Production systems: The most common production systems used for eggplant are those systems used for other vining or high-wire crops, including Dutch buckets or a gutter system with slabs or bags of substrate. The proper substrate to use depends on the system selected. For Dutch buckets, the most suitable substrates are perlite or lightweight expanded clay aggregate (LECA), whereas slabs are most commonly rockwool or coconut coir.

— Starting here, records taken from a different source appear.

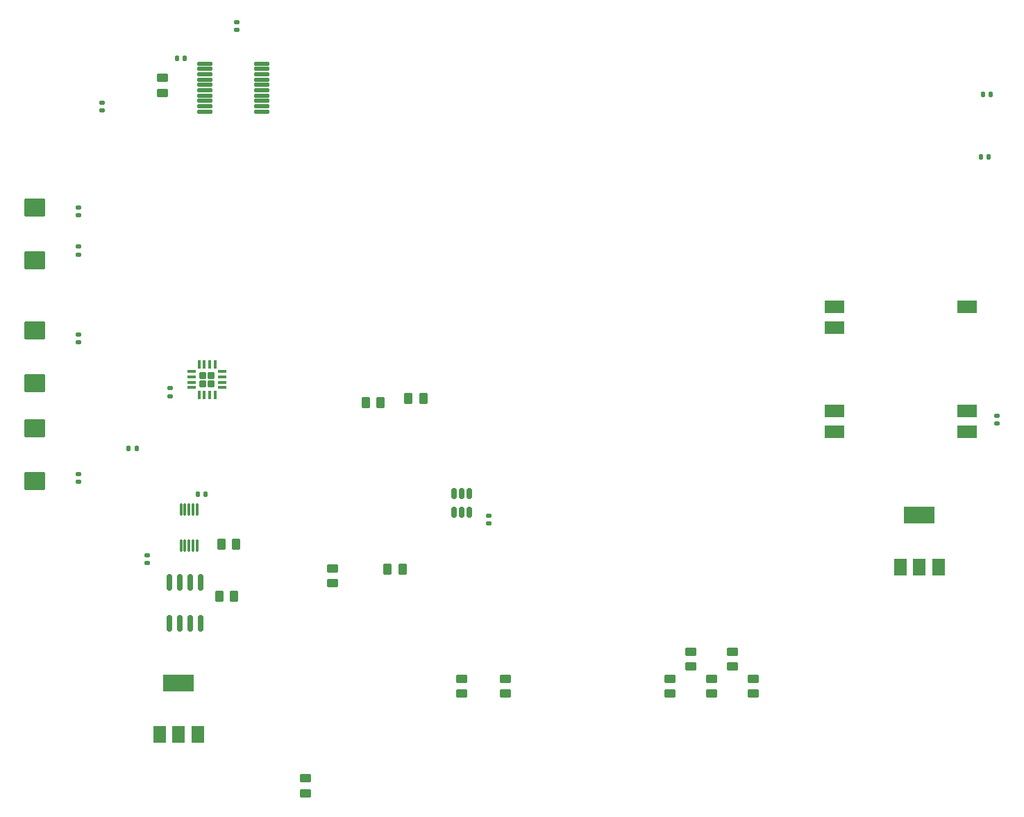
<source format=gbr>
%TF.GenerationSoftware,KiCad,Pcbnew,7.0.5*%
%TF.CreationDate,2024-02-22T12:23:48+00:00*%
%TF.ProjectId,EGSE,45475345-2e6b-4696-9361-645f70636258,rev?*%
%TF.SameCoordinates,Original*%
%TF.FileFunction,Paste,Top*%
%TF.FilePolarity,Positive*%
%FSLAX46Y46*%
G04 Gerber Fmt 4.6, Leading zero omitted, Abs format (unit mm)*
G04 Created by KiCad (PCBNEW 7.0.5) date 2024-02-22 12:23:48*
%MOMM*%
%LPD*%
G01*
G04 APERTURE LIST*
G04 Aperture macros list*
%AMRoundRect*
0 Rectangle with rounded corners*
0 $1 Rounding radius*
0 $2 $3 $4 $5 $6 $7 $8 $9 X,Y pos of 4 corners*
0 Add a 4 corners polygon primitive as box body*
4,1,4,$2,$3,$4,$5,$6,$7,$8,$9,$2,$3,0*
0 Add four circle primitives for the rounded corners*
1,1,$1+$1,$2,$3*
1,1,$1+$1,$4,$5*
1,1,$1+$1,$6,$7*
1,1,$1+$1,$8,$9*
0 Add four rect primitives between the rounded corners*
20,1,$1+$1,$2,$3,$4,$5,0*
20,1,$1+$1,$4,$5,$6,$7,0*
20,1,$1+$1,$6,$7,$8,$9,0*
20,1,$1+$1,$8,$9,$2,$3,0*%
G04 Aperture macros list end*
%ADD10RoundRect,0.250000X-0.450000X0.262500X-0.450000X-0.262500X0.450000X-0.262500X0.450000X0.262500X0*%
%ADD11RoundRect,0.250000X-0.262500X-0.450000X0.262500X-0.450000X0.262500X0.450000X-0.262500X0.450000X0*%
%ADD12RoundRect,0.250000X0.262500X0.450000X-0.262500X0.450000X-0.262500X-0.450000X0.262500X-0.450000X0*%
%ADD13RoundRect,0.250000X0.450000X-0.262500X0.450000X0.262500X-0.450000X0.262500X-0.450000X-0.262500X0*%
%ADD14RoundRect,0.140000X-0.170000X0.140000X-0.170000X-0.140000X0.170000X-0.140000X0.170000X0.140000X0*%
%ADD15RoundRect,0.150000X0.150000X-0.825000X0.150000X0.825000X-0.150000X0.825000X-0.150000X-0.825000X0*%
%ADD16RoundRect,0.250000X-1.025000X0.875000X-1.025000X-0.875000X1.025000X-0.875000X1.025000X0.875000X0*%
%ADD17R,1.500000X2.000000*%
%ADD18R,3.800000X2.000000*%
%ADD19RoundRect,0.212500X-0.212500X-0.212500X0.212500X-0.212500X0.212500X0.212500X-0.212500X0.212500X0*%
%ADD20RoundRect,0.087500X-0.425000X-0.087500X0.425000X-0.087500X0.425000X0.087500X-0.425000X0.087500X0*%
%ADD21RoundRect,0.087500X-0.087500X-0.425000X0.087500X-0.425000X0.087500X0.425000X-0.087500X0.425000X0*%
%ADD22RoundRect,0.125000X-0.825000X-0.125000X0.825000X-0.125000X0.825000X0.125000X-0.825000X0.125000X0*%
%ADD23RoundRect,0.075000X0.075000X-0.650000X0.075000X0.650000X-0.075000X0.650000X-0.075000X-0.650000X0*%
%ADD24RoundRect,0.150000X0.150000X-0.512500X0.150000X0.512500X-0.150000X0.512500X-0.150000X-0.512500X0*%
%ADD25R,2.450000X1.600000*%
%ADD26RoundRect,0.140000X-0.140000X-0.170000X0.140000X-0.170000X0.140000X0.170000X-0.140000X0.170000X0*%
%ADD27RoundRect,0.140000X0.140000X0.170000X-0.140000X0.170000X-0.140000X-0.170000X0.140000X-0.170000X0*%
%ADD28RoundRect,0.140000X0.170000X-0.140000X0.170000X0.140000X-0.170000X0.140000X-0.170000X-0.140000X0*%
G04 APERTURE END LIST*
D10*
%TO.C,R9*%
X121920000Y-126341500D03*
X121920000Y-128166500D03*
%TD*%
D11*
%TO.C,R18*%
X82399500Y-113030000D03*
X84224500Y-113030000D03*
%TD*%
D10*
%TO.C,R17*%
X75682000Y-112889500D03*
X75682000Y-114714500D03*
%TD*%
%TO.C,R16*%
X96774000Y-126341500D03*
X96774000Y-128166500D03*
%TD*%
D12*
%TO.C,R14*%
X63664500Y-116332000D03*
X61839500Y-116332000D03*
%TD*%
%TO.C,R13*%
X63930500Y-109982000D03*
X62105500Y-109982000D03*
%TD*%
D10*
%TO.C,R12*%
X54931802Y-53088500D03*
X54931802Y-54913500D03*
%TD*%
%TO.C,R11*%
X116840000Y-126341500D03*
X116840000Y-128166500D03*
%TD*%
%TO.C,R10*%
X119380000Y-123039500D03*
X119380000Y-124864500D03*
%TD*%
%TO.C,R8*%
X127000000Y-126341500D03*
X127000000Y-128166500D03*
%TD*%
%TO.C,R7*%
X124460000Y-124864500D03*
X124460000Y-123039500D03*
%TD*%
D12*
%TO.C,R4*%
X86764500Y-92202000D03*
X84939500Y-92202000D03*
%TD*%
D13*
%TO.C,R3*%
X72390000Y-140346500D03*
X72390000Y-138521500D03*
%TD*%
D12*
%TO.C,R1*%
X81534000Y-92722000D03*
X79709000Y-92722000D03*
%TD*%
D13*
%TO.C,R15*%
X91440000Y-128178500D03*
X91440000Y-126353500D03*
%TD*%
D14*
%TO.C,C6*%
X44704000Y-84384000D03*
X44704000Y-85344000D03*
%TD*%
D15*
%TO.C,U7*%
X55767000Y-114619000D03*
X57037000Y-114619000D03*
X58307000Y-114619000D03*
X59577000Y-114619000D03*
X59577000Y-119569000D03*
X58307000Y-119569000D03*
X57037000Y-119569000D03*
X55767000Y-119569000D03*
%TD*%
D14*
%TO.C,C7*%
X44704000Y-68862000D03*
X44704000Y-69822000D03*
%TD*%
D16*
%TO.C,C8*%
X39370000Y-95860000D03*
X39370000Y-102260000D03*
%TD*%
D17*
%TO.C,U9*%
X59210000Y-133198000D03*
D18*
X56910000Y-126898000D03*
D17*
X56910000Y-133198000D03*
X54610000Y-133198000D03*
%TD*%
D19*
%TO.C,U3*%
X59842500Y-89350000D03*
X59842500Y-90400000D03*
X60892500Y-89350000D03*
X60892500Y-90400000D03*
D20*
X58505000Y-88900000D03*
X58505000Y-89550000D03*
X58505000Y-90200000D03*
X58505000Y-90850000D03*
D21*
X59392500Y-91737500D03*
X60042500Y-91737500D03*
X60692500Y-91737500D03*
X61342500Y-91737500D03*
D20*
X62230000Y-90850000D03*
X62230000Y-90200000D03*
X62230000Y-89550000D03*
X62230000Y-88900000D03*
D21*
X61342500Y-88012500D03*
X60692500Y-88012500D03*
X60042500Y-88012500D03*
X59392500Y-88012500D03*
%TD*%
D22*
%TO.C,U5*%
X60067802Y-51330000D03*
X60067802Y-51980000D03*
X60067802Y-52630000D03*
X60067802Y-53280000D03*
X60067802Y-53930000D03*
X60067802Y-54580000D03*
X60067802Y-55230000D03*
X60067802Y-55880000D03*
X60067802Y-56530000D03*
X60067802Y-57180000D03*
X67067802Y-57180000D03*
X67067802Y-56530000D03*
X67067802Y-55880000D03*
X67067802Y-55230000D03*
X67067802Y-54580000D03*
X67067802Y-53930000D03*
X67067802Y-53280000D03*
X67067802Y-52630000D03*
X67067802Y-51980000D03*
X67067802Y-51330000D03*
%TD*%
D23*
%TO.C,U4*%
X57180000Y-105750000D03*
X57680000Y-105750000D03*
X58180000Y-105750000D03*
X58680000Y-105750000D03*
X59180000Y-105750000D03*
X59180000Y-110150000D03*
X58680000Y-110150000D03*
X58180000Y-110150000D03*
X57680000Y-110150000D03*
X57180000Y-110150000D03*
%TD*%
D14*
%TO.C,C12*%
X53100000Y-112240000D03*
X53100000Y-111280000D03*
%TD*%
D24*
%TO.C,U11*%
X90490000Y-106039500D03*
X91440000Y-106039500D03*
X92390000Y-106039500D03*
X92390000Y-103764500D03*
X91440000Y-103764500D03*
X90490000Y-103764500D03*
%TD*%
D25*
%TO.C,U6*%
X153056000Y-81026000D03*
X153056000Y-93726000D03*
X153056000Y-96266000D03*
X136906000Y-96266000D03*
X136906000Y-93726000D03*
X136906000Y-83566000D03*
X136906000Y-81026000D03*
%TD*%
D14*
%TO.C,C15*%
X47565802Y-56089000D03*
X47565802Y-57049000D03*
%TD*%
D26*
%TO.C,C19*%
X154968000Y-55118000D03*
X155928000Y-55118000D03*
%TD*%
D27*
%TO.C,C14*%
X57630000Y-50699000D03*
X56670000Y-50699000D03*
%TD*%
D26*
%TO.C,C11*%
X60184000Y-103886000D03*
X59224000Y-103886000D03*
%TD*%
D14*
%TO.C,C13*%
X64008000Y-46256000D03*
X64008000Y-47216000D03*
%TD*%
%TO.C,C1*%
X55880000Y-90932000D03*
X55880000Y-91892000D03*
%TD*%
D16*
%TO.C,C10*%
X39370000Y-68936000D03*
X39370000Y-75336000D03*
%TD*%
D17*
%TO.C,U12*%
X149556000Y-112726000D03*
D18*
X147256000Y-106426000D03*
D17*
X147256000Y-112726000D03*
X144956000Y-112726000D03*
%TD*%
D28*
%TO.C,C17*%
X156718000Y-94262000D03*
X156718000Y-95222000D03*
%TD*%
D16*
%TO.C,C9*%
X39370000Y-83922000D03*
X39370000Y-90322000D03*
%TD*%
D26*
%TO.C,C18*%
X154742000Y-62738000D03*
X155702000Y-62738000D03*
%TD*%
D28*
%TO.C,C4*%
X44704000Y-102334000D03*
X44704000Y-101374000D03*
%TD*%
D27*
%TO.C,C2*%
X51760000Y-98298000D03*
X50800000Y-98298000D03*
%TD*%
D14*
%TO.C,C5*%
X44704000Y-73660000D03*
X44704000Y-74620000D03*
%TD*%
%TO.C,C16*%
X94742000Y-106454000D03*
X94742000Y-107414000D03*
%TD*%
M02*

</source>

Propagation and young plant production: Greenhouse eggplants are propagated by seed. Regardless of which production system is being used, eggplants are grown as seedlings and young plants prior to transplanting into final production systems. Seeds are initially sown in small propagation cubes (~50 to 200 seedlings per flat). Germinate eggplant seed between 74 and 79° F. Eggplant seedlings are transplanted into 4-inch blocks of rockwool or coconut coir to grow more before transplanting into systems. While propagation cubes for tomato and pepper seedlings are sometimes rotated, wrapping the stem around the roots, this technique should not be used for eggplant seedlings. Both fertilizer concentration and light intensity can increase after transplanting into blocks.

Nutrient solution: The nutrient solution for pepper plants can be divided into two different phases: 1) early; and 2) full production. Once the young plants are transplanted into their final systems, stronger fertilizer solutions (2.0 to 2.5 mS/cm) than those applied when growing seedlings and young plants are used. Additionally, a fertilizer with a higher nitrogen (N) to potassium (K) ratio can be used for seedlings and young plants, switching to a fertilizer with a more balanced N:K ratio when plants start to form fruits.

Temperature: Eggplant in controlled environments are best grown with air temperatures similar to those which are recommended and used for cucumbers. Daytime air temperatures should be maintained between 75 and 80° F, but should not exceed 85 to 90° F. Temperatures during the night should not drop below 65° F.

Light: As a fruiting vine crop, eggplant will benefit from a high daily light integral (DLI). However, it is likely that investing in supplemental lighting, including the capital and operating expenses, to increase the DLI would not be financially justifiable. Use of supplemental lighting during the seedling and young plant stages would be much more economically viable due to the high plant densities.

CO2: Like other food crops grown in controlled environments, eggplant yield can be improved with the use of supplemental CO2 when ventilation is minimal.

Pollination: Like the other Solanaceous vine crops (tomato and pepper), eggplant are self-compatible. Pollination assistance, by bumblebees or mechanical means, is not required for adequate fruit set, but it improves yield.

Pruning and training: Eggplant can be trained much like pepper plants, with a single plant becoming bifurcated to produce two stems or leaders that are trained using vine twine. Once the two leaders have formed, remove side shoots throughout production to maintain the leader’s dominance. Stem clips should be used to support stems to the vine twine. Do not employ the lean-and-lower training used for tomato, nor the drape or umbrella methods used for cucumber.

Harvesting: Fruits should be harvested prior to becoming fully ripe in order to avoid tough skin and seed from developing. If fruits are allowed to mature, fruit quality may develop a pithy texture and bitter flavor.

Postharvest care: Short-term storage, less than two weeks, is acceptable. Eggplants are sensitive to chilling injury and are best kept at temperatures between 50 and 54° F.